About the project

This project compared the performance of three gradient boosting algorithms (XGBoost, LightGBM, and CatBoost) on a binary classification task for medical diagnosis. The main focus was on improving prediction performance through hyperparameter and threshold optimization.


Link to the project files: github.com/Al-1n/Gradient_Boosting_Tuning

Full scientific report: GBT Classification Report

Requirements

Optuna Hyperopt LightGBM CatBoost
XGBoost IpyWidgets Imblearn Networkx
CloudPickle Plotly SQLAlchemy ImageIO
PyWavelets TiffFile Pandas Numpy
Seaborn Matplotlib Math Sklearn
PyGraphViz IPython JupyterLab


How to use this project

The code in these files can be adapted to perform similar tests and comparisons for different datasets and models.

Any environment that can load a python kernel and run jupyter notebooks such as vs code, google collab or conda can be used.

Contributors

Alin Airinei



Data and Challenges



The analysis utilizes a popular sample of the Pima Indians Diabetes Database, which presents several challenges:

  • Small sample size
  • Numerous missing measurements
  • Class imbalance

To address these, the project employs model-based imputations, synthetic sampling for the minority class, and feature selection to refine the dataset.

Methods


1. Data Preprocessing:

  • Model-based imputations using LightGBM
  • Feature scaling
  • ADASYN for data augmentation
  • Feature selection with SelectKBest
  • Class weighting

2. Model Training and Optimization:

  • Baseline models without optimization
  • Hyperparameter optimization using Optuna and Hyperopt
  • Decision threshold optimization with TunedThresholdClassifierCV

Performance Analysis


Recall Performance

In medical diagnosis, recall (true positive rate) is crucial. Recall scores ranged from 0.64 to 0.89, with significant improvements observed through optimization.

  • XGBoost: Highest recall achieved with Opt+Th optimization.
  • LightGBM: Similar improvement pattern, with Opt+Th providing the best recall.
  • CatBoost: Strong recall even at baseline, with Opt+Th yielding the highest recall.


The grouped bar graph shows the recall performance of the three gradient boosting models (XGBoost, LightGBM, and CatBoost) across different optimization methods.


F1-Score Performance

The F1-score balances precision and recall, critical for imbalanced datasets.

  • XGBoost: Opt+Th optimization significantly improved the F1-score.
  • LightGBM: Similar improvement with Opt+Th optimization yielding the highest F1-score.
  • CatBoost: Strong baseline performance, with highest F1-score achieved through Opt+Th.

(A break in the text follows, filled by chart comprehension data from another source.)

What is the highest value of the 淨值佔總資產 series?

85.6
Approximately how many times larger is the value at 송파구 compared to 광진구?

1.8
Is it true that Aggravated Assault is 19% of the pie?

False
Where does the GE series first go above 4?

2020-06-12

The grouped bar graph shows the F1-score performance of the three gradient boosting models (XGBoost, LightGBM, and CatBoost) across different optimization methods.


AUROC and AUPRC

AUROC (Area Under the Receiver Operating Characteristic Curve):

  • XGBoost and LightGBM: High AUROC scores (0.78 to 0.83), with Optuna, Opt+Th, and Hyp+Th optimizers achieving the best results.
  • CatBoost: Highest AUROC scores, maintaining around 0.83 with optimizations.

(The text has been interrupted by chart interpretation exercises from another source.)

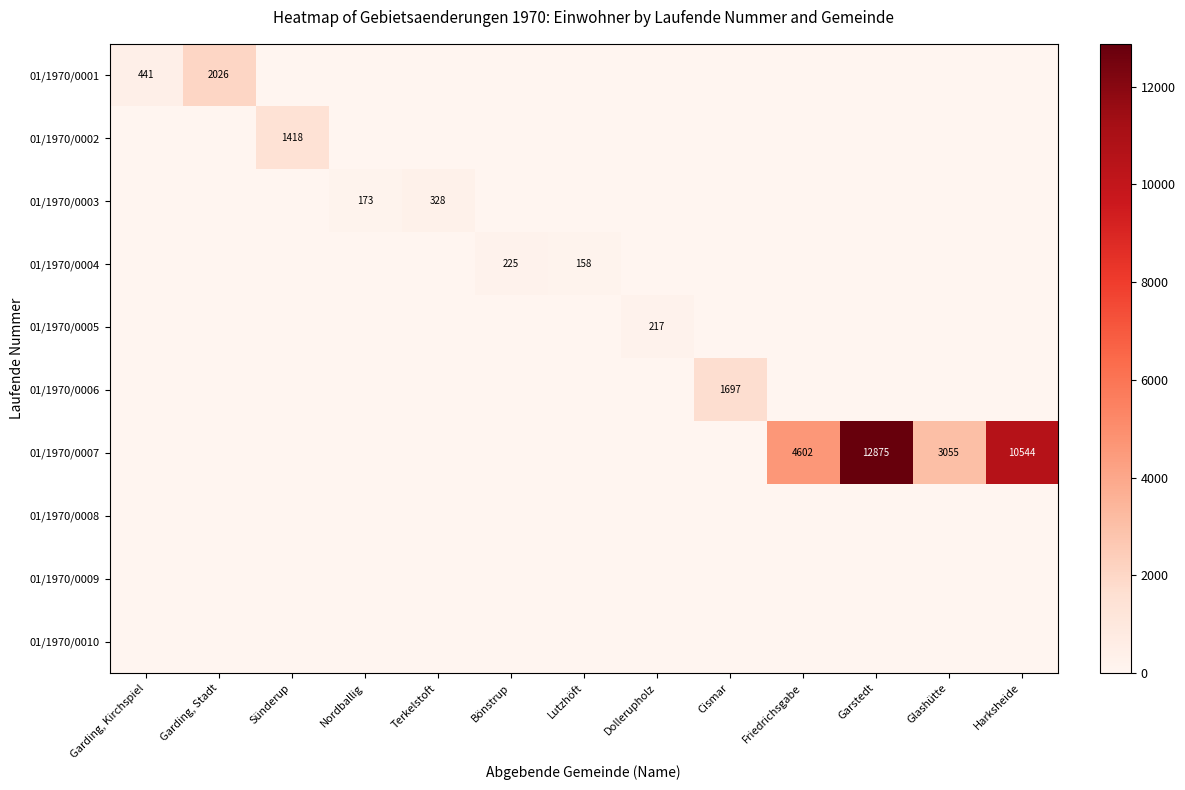

The value of 01/1970/0007 at Garstedt is 5329. True or false?

False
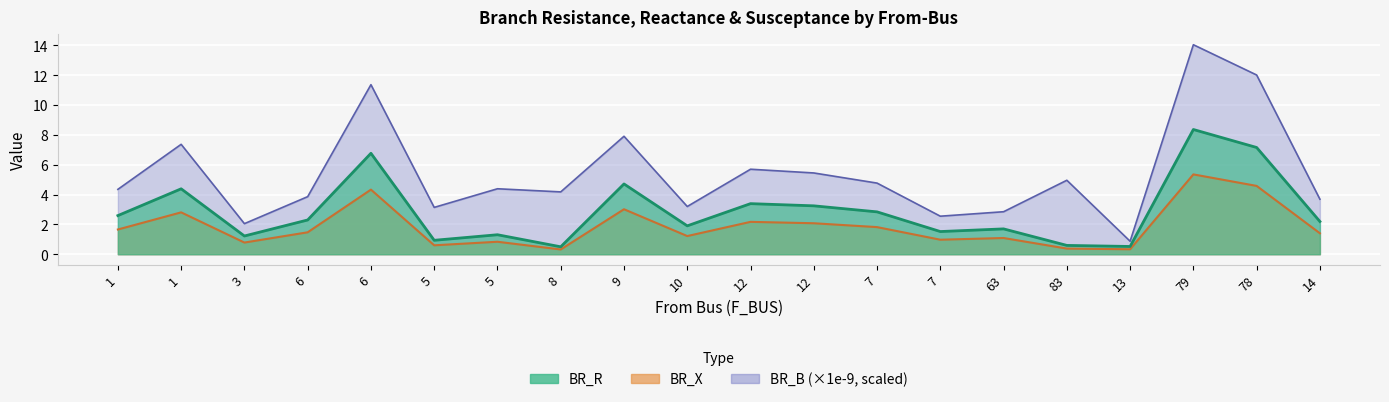

Reading left to right, list all the values displayed in this chart.

BR_R: 2.6	4.4	1.2	2.3	6.8	0.9	1.3	0.5	4.7	1.9	3.4	3.2	2.8	1.5	1.7	0.6	0.5	8.4	7.2	2.2
BR_X: 1.7	2.8	0.8	1.5	4.3	0.6	0.8	0.3	3.0	1.2	2.2	2.1	1.8	1.0	1.1	0.4	0.3	5.4	4.6	1.4
BR_B_scaled: 4.3	7.4	2.0	3.9	11.4	3.1	4.4	4.2	7.9	3.2	5.7	5.5	4.8	2.5	2.9	5.0	0.9	14.1	12.0	3.7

The line plot shows the AUROC variation across different optimization methods for the three gradient boosting models.


AUPRC (Area Under the Precision-Recall Curve):

  • XGBoost: Scores improved to 0.62 with Optuna and Opt+Th optimizers.
  • LightGBM: Highest scores achieved with Optuna and Opt+Th (0.62).
  • CatBoost: Leading with an AUPRC of 0.65, even at baseline.

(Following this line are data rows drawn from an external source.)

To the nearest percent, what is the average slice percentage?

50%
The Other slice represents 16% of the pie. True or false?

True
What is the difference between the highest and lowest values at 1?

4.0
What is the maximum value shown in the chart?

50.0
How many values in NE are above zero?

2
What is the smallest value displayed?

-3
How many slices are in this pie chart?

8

The line plot shows the AUPRC variation across different optimization methods for the three gradient boosting models.


Conclusions


  1. Optimization techniques generally improved model performance across all metrics.
  2. CatBoost demonstrated strong performance even with baseline parameters.
  3. XGBoost and LightGBM benefited most from optimization, showing the largest improvements.
  4. For scenarios prioritizing recall, such as medical diagnosis, optimized XGBoost and LightGBM models performed best.
  5. CatBoost consistently outperformed in AUROC and AUPRC, indicating superior overall performance.

Future Work


Further testing is recommended to confirm these findings and explore their applicability to other datasets and domains.